ARTICLE =
** begin **

R34 Skyline GT-R, Mercedes AMG G63 6×6, and the Koenigsegg One:1 all make the list

List of all Show and Display legal cars as of July 2022 compiled into an image from NHTSA data
NHTSA Show and Display eligibility list | Braden Carlson, Motorbiscuit

To keep things simple, the above image is the entirety of the Show and Display eligibility list from The National Highway Traffic Safety Administration (NHTSA) website. These vehicles are the only vehicles eligible for importation to the U.S. before they are 25 years old.

Notable vehicles on the list are quite spectacular. For one, the R34 Nissan Skyline GT-R M-Spec Nur and V-Spec Early Model Limited Edition (Midnight Purple II). These are some of the rarest examples of the legendary R34 Skyline GT-R. Additionally, they are the only versions of the R34 Skyline that are legal for import under this law and we’ll dig into that a bit more later.

** end **

SHORT PROBLEM 1 = Retype the part of the rows that opens with the line containing "text Este proyecto" and closes with the line containing "table_cell CURSO: 4°".
The article and the rows below it have nothing to do with each other.

EXTRACTED INFORMATION =
** begin **

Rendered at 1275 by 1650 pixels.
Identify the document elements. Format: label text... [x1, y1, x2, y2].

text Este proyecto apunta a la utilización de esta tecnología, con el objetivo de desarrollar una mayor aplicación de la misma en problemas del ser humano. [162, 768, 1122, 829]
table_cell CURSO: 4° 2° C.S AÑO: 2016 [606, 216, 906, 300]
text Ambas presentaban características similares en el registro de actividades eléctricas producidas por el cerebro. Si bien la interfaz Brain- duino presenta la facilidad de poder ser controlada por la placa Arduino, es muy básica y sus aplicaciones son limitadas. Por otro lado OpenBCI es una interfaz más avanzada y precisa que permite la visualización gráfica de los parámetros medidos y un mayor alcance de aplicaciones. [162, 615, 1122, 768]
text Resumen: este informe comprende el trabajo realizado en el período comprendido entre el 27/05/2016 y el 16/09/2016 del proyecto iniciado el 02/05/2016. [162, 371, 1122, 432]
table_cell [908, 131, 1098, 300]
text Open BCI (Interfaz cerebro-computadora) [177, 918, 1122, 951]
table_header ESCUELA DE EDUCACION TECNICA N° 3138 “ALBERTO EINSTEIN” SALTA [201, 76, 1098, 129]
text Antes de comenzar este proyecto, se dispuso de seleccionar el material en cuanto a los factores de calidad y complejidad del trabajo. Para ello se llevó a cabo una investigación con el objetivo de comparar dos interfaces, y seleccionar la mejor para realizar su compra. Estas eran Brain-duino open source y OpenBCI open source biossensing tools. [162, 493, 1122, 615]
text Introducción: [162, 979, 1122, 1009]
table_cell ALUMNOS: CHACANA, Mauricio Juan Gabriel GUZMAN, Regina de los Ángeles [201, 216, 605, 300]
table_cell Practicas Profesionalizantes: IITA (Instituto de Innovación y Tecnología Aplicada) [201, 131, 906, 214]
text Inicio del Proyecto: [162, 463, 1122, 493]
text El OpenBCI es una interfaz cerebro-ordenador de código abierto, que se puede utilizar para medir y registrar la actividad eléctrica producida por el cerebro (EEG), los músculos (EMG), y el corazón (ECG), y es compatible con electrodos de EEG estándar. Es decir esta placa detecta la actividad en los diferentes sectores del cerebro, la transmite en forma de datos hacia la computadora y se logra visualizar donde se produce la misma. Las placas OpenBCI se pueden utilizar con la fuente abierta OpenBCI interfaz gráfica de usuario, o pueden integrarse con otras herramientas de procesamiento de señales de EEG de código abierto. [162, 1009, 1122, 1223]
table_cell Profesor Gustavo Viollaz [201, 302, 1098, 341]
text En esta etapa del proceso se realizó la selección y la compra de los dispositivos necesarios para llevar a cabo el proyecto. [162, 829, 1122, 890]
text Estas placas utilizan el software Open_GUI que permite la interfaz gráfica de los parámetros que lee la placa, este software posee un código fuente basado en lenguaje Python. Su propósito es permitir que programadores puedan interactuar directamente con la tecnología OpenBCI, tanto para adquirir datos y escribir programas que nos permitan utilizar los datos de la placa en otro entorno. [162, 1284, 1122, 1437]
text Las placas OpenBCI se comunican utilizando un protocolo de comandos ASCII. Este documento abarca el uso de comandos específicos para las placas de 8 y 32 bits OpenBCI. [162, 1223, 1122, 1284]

** end **

SHORT PROBLEM 2 =
Answer these about the Show and Display article:
(a) Which agency's website is the eligibility list taken from?
(b) Vehicles on the list may be imported to the U.S. before reaching what age?
(c) Which two versions of the R34 Nissan Skyline GT-R does the article name?

EXPECTED ANSWER 1 =
text Este proyecto apunta a la utilización de esta tecnología, con el objetivo de desarrollar una mayor aplicación de la misma en problemas del ser humano. [162, 768, 1122, 829]
table_cell CURSO: 4° 2° C.S AÑO: 2016 [606, 216, 906, 300]

EXPECTED ANSWER 2 =
(a) The National Highway Traffic Safety Administration (NHTSA)
(b) 25 years old
(c) The M-Spec Nur and the V-Spec Early Model Limited Edition (Midnight Purple II)